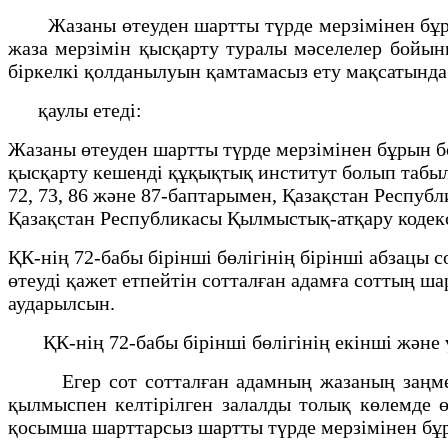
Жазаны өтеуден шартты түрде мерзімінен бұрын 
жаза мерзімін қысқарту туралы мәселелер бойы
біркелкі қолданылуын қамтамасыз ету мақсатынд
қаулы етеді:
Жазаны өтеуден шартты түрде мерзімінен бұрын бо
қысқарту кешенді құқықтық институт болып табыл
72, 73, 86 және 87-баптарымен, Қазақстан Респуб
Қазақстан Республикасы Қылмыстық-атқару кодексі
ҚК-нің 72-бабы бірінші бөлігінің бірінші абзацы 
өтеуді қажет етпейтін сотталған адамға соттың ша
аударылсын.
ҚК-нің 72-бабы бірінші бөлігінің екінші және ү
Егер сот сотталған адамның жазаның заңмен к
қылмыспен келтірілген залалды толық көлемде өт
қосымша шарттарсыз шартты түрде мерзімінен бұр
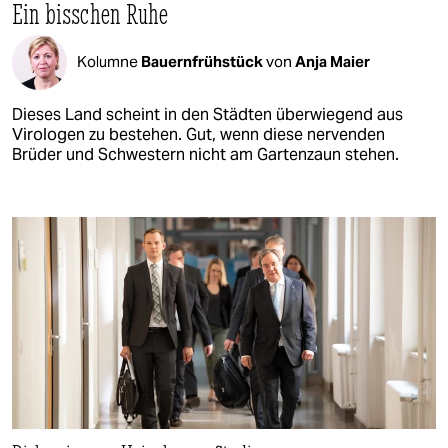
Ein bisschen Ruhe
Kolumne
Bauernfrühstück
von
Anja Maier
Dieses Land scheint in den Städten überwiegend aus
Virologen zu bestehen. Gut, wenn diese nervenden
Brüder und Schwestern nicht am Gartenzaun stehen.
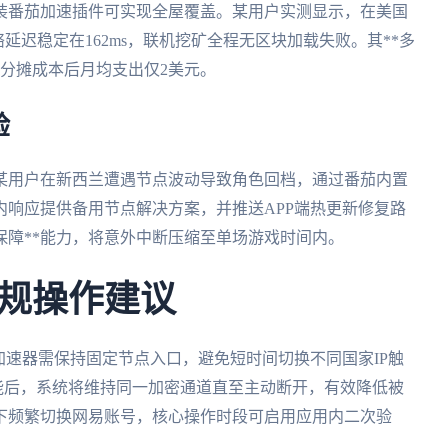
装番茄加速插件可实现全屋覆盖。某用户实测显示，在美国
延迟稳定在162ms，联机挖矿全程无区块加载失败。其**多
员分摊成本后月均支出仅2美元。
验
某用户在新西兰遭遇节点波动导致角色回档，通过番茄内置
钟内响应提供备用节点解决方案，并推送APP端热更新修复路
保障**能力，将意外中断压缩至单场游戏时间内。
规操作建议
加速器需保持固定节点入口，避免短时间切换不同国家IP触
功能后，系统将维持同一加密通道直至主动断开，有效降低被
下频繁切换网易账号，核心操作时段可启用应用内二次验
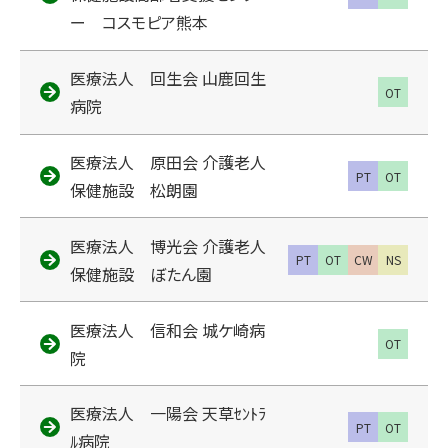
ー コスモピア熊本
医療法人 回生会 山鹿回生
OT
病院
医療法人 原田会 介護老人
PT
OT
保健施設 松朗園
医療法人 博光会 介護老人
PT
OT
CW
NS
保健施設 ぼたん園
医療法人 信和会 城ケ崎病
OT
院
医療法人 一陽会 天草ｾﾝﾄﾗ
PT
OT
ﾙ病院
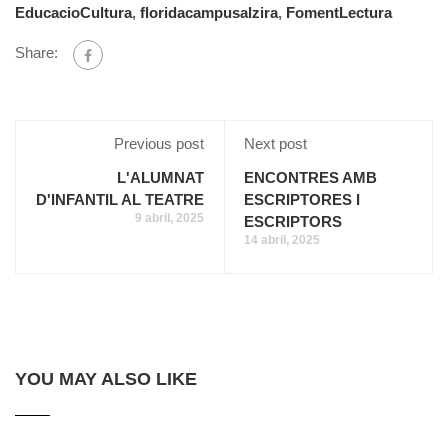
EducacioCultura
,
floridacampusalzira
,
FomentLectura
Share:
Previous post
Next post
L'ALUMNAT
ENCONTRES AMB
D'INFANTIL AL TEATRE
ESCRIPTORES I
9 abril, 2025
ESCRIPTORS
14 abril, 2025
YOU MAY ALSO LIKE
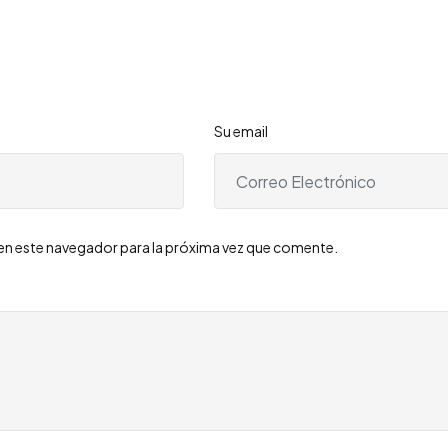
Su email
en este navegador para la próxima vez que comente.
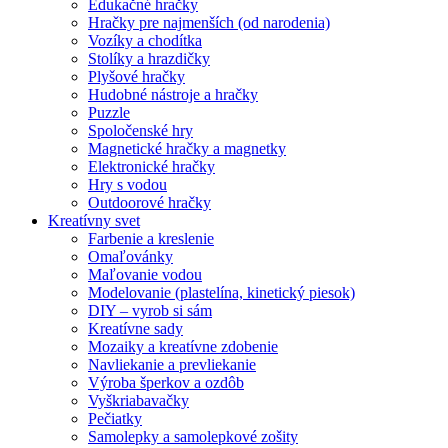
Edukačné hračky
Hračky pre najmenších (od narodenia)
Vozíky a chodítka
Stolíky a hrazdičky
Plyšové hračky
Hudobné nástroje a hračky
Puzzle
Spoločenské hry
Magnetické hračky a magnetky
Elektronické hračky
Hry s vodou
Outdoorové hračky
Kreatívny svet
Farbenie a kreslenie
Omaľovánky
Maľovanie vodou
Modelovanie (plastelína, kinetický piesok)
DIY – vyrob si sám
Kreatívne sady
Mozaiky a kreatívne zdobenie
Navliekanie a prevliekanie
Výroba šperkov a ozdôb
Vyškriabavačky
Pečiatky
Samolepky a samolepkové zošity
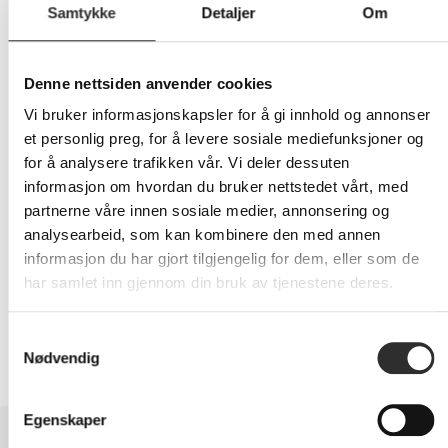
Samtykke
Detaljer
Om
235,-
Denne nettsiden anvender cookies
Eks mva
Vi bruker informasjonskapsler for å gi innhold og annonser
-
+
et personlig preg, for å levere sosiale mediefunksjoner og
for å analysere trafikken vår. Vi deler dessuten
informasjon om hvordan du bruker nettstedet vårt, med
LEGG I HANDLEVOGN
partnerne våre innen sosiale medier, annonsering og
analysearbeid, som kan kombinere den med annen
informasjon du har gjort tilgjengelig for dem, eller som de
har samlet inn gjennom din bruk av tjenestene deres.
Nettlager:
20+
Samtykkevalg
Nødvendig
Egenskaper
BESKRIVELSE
=====
Which lines in the records contain the string "Қазақстан"? Report each of those lines in full, counting a match only when the case is identical.

72, 73, 86 және 87-баптарымен, Қазақстан Респуб
Қазақстан Республикасы Қылмыстық-атқару кодексі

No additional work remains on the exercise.